9. A system for intelligent recognition and digital modeling of substation electrical drawings, characterized in that... The system includes: Multimodal semantic parsing module: Taking the substation electrical drawings to be processed as input, it performs joint analysis on the image content and text annotations through a lightweight multimodal large model, parses the electrical meaning of the text annotations, and obtains electrical elements, terminals and their semantic relationships; Text and graphic element spatial positioning module: used to detect and locate text annotations and electrical elements in electrical drawings using small models, and obtain their spatial coordinate information in the image; Semantic result association module: used to match the output results of the multimodal large model with the recognition results of the small model based on the similarity of text content, and associate spatial coordinate information with the corresponding text semantic results; Text-to-Electrical Element Binding Module: This module comprehensively considers the spatial distance constraints and electrical semantic consistency constraints between text annotations and electrical elements to achieve high-precision binding between text annotations and electrical elements.
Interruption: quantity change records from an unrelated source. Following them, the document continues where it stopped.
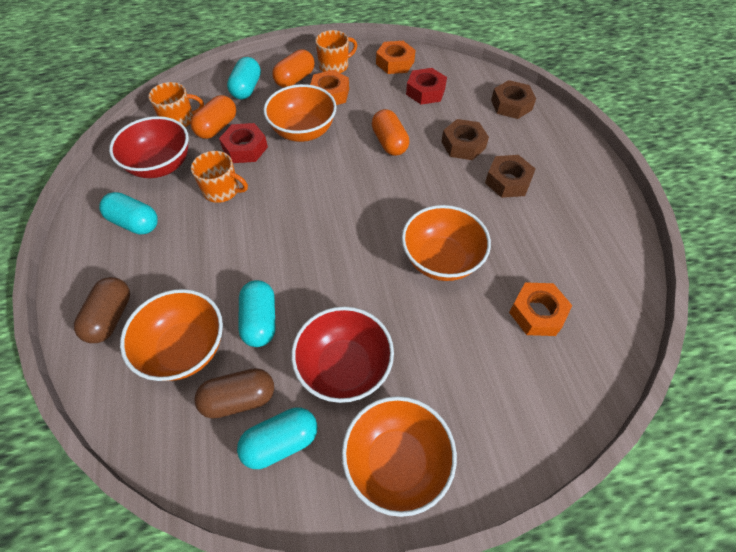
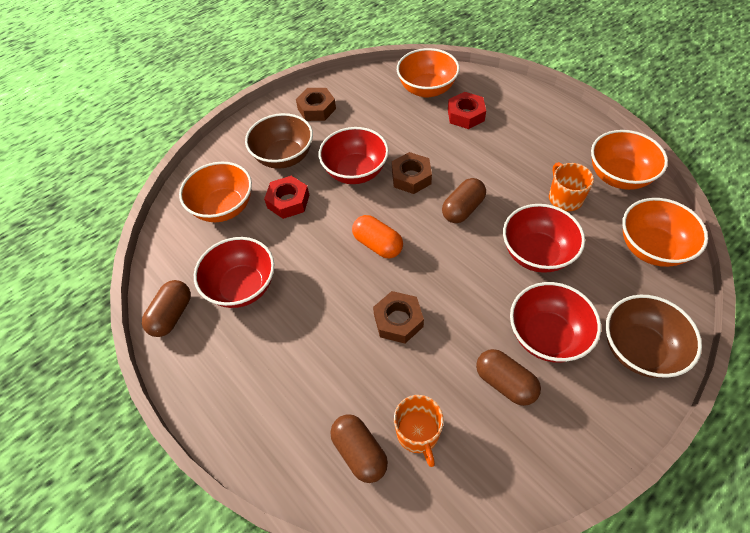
brown bowl: none = 0 -> [245,113,313,169] [606,295,702,378] = 2
brown capsule: [74,277,130,343] [194,368,274,419] = 2 -> [142,280,191,337] [331,414,388,483] [442,178,486,223] [476,349,541,406] = 4
orange capsule: [190,95,236,139] [272,49,315,88] [372,109,409,156] = 3 -> [352,215,403,258] = 1
orange mug: [148,82,204,127] [191,151,248,203] [315,30,357,73] = 3 -> [394,395,444,467] [549,162,594,211] = 2
orange nut: [310,70,349,105] [376,41,415,74] [509,282,572,336] = 3 -> none = 0
red bowl: [109,116,189,178] [291,307,394,403] = 2 -> [194,237,274,308] [319,127,389,184] [503,204,585,273] [510,282,601,362] = 4
turquoise capsule: [99,192,158,235] [227,57,261,100] [237,407,317,469] [238,280,275,347] = 4 -> none = 0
Relationship parsing and digital logic construction module: used to identify inclusion relationships represented by solid or dashed boxes using a multimodal large model, and to construct the logical structure of the system by combining the spatial location information of electrical elements; Electrical Wiring and Digital Model Generation Module: This module is used to construct connection links between electrical elements through connected component analysis, form a complete electrical topology, generate a standardized digital model, and support the restoration and verification of electronic drawings.

10. An electronic device, characterized in that, The device includes a memory and a processor, the memory being used to store a computer program, and the processor running the computer program to cause the electronic device to perform the method as described in any one of claims 1 to 8.